(境内石碑より)
此の地の稲荷神社は鎌倉時代武蔵ノ国荏原郡馬込村の南西に塚越、中丸の二つの字名の地があり、各々に正一位稲荷大神神を祭る祠があった。以来両社は其の地の字に在む農民によってまもられて居た。
昭和の初め塚越の総代は河原源一、河原半七郎、久保井銀次郎の三氏、中丸の総代は河原定太郎、河原久太郎、河原久輝、河原栄蔵の四氏であった。しかるに昭和八年十月一日市制がしかれるに当って両字は合併して馬込町西二丁目となり、昭和二十一年十一月三日、西二丁目拾蕃地の塚越稲荷神社、西二丁目五八番地の中丸稲荷神社は合祀されて西二稲荷神社と改称された。
昭和三十八年八月より、社池が東京都交通局の地下鉄用地として要請され、昭和三十九年二月の初午祭の際、河原清吉、高橋正夫両氏の発議により現在地に移る事を万場一致で決議された。同三十九年十月五日地鎮祭を執行、同月二十六日上棟式を執行、同十二月二十日竣工祭を執行す。

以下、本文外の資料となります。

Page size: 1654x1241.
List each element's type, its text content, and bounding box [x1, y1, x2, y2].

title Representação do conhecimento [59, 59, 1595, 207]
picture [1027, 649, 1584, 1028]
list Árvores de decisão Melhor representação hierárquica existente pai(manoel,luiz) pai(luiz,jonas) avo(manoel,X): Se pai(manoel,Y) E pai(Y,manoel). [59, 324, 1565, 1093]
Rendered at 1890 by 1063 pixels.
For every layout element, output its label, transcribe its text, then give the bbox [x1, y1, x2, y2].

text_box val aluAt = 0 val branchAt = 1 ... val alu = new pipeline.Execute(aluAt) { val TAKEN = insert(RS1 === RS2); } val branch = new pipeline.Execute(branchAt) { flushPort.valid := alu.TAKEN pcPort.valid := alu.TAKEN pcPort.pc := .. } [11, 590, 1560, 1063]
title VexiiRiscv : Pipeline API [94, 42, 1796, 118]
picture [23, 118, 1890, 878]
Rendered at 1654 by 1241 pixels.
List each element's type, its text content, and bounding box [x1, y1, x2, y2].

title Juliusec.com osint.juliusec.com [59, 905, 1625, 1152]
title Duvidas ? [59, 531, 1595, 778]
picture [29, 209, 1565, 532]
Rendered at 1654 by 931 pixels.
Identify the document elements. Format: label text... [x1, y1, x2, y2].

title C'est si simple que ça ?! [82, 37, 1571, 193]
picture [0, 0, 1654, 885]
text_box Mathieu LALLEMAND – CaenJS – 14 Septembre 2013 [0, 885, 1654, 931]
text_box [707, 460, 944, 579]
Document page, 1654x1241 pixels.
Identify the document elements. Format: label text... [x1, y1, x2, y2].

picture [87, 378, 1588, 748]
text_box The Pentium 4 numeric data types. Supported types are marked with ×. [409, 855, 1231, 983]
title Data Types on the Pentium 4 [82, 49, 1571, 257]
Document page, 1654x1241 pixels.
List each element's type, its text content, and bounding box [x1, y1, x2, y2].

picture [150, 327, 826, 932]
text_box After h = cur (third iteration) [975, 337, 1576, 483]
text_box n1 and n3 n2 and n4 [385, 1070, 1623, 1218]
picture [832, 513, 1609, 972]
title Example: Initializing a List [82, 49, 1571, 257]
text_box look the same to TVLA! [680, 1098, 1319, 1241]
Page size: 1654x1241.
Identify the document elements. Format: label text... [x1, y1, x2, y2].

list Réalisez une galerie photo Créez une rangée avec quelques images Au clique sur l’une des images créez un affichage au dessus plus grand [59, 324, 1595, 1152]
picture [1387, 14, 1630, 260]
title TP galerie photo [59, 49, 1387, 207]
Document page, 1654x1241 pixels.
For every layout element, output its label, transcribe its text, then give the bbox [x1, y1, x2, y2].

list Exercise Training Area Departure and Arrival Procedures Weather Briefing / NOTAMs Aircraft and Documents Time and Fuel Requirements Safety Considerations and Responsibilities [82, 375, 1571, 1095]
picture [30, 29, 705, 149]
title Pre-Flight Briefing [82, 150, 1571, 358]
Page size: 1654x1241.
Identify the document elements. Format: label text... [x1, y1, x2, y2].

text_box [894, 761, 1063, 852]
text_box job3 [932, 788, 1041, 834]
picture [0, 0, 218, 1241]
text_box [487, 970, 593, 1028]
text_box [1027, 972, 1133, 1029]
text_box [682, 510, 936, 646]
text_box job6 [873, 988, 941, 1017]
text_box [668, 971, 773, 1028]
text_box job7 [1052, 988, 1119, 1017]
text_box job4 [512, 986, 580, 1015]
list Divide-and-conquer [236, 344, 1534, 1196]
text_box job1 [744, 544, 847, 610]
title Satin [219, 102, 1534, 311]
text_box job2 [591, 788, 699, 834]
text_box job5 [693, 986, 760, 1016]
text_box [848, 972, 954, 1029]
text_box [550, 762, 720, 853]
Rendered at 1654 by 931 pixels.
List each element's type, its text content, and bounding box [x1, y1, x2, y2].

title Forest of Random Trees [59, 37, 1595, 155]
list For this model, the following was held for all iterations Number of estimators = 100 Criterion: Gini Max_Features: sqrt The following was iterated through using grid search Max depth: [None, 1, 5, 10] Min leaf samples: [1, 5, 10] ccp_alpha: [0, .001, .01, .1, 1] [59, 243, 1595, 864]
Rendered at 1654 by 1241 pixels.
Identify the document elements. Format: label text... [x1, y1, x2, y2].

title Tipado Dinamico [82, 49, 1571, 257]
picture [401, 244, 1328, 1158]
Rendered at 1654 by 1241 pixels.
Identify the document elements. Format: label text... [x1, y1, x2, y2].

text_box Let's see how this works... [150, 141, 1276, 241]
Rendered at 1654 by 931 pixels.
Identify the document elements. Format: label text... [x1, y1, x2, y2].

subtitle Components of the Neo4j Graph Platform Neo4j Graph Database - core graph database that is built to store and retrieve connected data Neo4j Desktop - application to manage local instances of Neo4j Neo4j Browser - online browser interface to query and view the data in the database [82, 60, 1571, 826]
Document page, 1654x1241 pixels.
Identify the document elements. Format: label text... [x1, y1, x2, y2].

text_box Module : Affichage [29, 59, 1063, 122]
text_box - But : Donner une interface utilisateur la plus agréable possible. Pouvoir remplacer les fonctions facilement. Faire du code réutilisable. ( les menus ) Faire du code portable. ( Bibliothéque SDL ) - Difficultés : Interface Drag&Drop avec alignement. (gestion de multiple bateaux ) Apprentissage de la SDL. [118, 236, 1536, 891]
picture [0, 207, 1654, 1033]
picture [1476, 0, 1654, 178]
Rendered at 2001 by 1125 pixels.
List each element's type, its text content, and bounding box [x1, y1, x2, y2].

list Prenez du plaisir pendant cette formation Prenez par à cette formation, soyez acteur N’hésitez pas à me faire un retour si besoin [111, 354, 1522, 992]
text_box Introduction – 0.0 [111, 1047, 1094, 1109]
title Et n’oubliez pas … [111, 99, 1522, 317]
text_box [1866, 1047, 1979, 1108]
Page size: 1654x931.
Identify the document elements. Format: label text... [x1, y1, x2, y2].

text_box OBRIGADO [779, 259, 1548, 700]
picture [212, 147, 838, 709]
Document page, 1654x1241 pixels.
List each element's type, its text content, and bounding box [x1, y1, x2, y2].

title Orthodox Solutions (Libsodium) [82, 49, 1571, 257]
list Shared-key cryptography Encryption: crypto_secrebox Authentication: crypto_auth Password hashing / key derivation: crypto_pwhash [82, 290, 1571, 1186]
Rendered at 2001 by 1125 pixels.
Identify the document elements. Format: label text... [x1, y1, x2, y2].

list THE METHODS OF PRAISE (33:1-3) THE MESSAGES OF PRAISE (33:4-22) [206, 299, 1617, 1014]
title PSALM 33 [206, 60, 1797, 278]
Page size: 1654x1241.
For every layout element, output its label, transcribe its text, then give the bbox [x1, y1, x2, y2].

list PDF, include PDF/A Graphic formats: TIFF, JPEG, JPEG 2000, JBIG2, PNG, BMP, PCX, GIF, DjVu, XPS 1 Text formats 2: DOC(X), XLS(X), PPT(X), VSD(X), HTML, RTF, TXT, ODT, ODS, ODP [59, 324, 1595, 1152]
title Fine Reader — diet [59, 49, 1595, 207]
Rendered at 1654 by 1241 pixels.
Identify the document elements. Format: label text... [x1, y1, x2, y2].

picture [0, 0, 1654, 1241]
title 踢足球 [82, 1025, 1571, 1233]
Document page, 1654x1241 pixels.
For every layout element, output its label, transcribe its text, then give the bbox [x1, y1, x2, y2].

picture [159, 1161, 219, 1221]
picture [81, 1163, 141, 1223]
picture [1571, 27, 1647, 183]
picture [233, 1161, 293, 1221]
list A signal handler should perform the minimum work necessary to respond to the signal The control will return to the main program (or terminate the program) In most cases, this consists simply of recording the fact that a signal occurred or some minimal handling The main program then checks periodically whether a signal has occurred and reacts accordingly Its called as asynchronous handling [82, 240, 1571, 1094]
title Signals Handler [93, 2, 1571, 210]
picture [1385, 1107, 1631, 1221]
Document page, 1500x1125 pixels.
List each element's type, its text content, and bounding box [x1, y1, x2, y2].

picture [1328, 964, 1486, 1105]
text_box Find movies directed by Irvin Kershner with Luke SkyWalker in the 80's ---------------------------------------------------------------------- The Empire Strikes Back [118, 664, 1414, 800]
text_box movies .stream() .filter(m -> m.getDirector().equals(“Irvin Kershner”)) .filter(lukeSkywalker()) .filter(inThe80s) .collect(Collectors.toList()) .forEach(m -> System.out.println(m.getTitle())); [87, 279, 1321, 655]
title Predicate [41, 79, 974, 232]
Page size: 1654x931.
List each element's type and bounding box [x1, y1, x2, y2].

御祭神は宇迦之魂命で、現在の御神体は元塚越稲荷講の昭和十年三月、初午祭宿高瀬庄蔵氏宅に於て此の地に居住していた佐藤清蔵氏後の玄々先生より御神体像御寄進の内意を受け、講中一同して彫刻をお願いした。しかるに時勢の移りに大きな変化を主きたし、第二次世界大戦争のため、戦禍を蒙りて京都に移り住んで居だ玄々先主より御神体像の製作完成の報を受け、昭和三十七年十月七日、西二稲荷神社奉賛会は代表河原清吉、森市郎、芹樺辰雄の三氏を京都妙心寺大心院に派遣し、玄々先生より御寄進された御神体の像を受領し、翌十月八日夜西二稲荷神社社務所にお迎し、十月十七日夜御魂遷の祭を執行されたものである。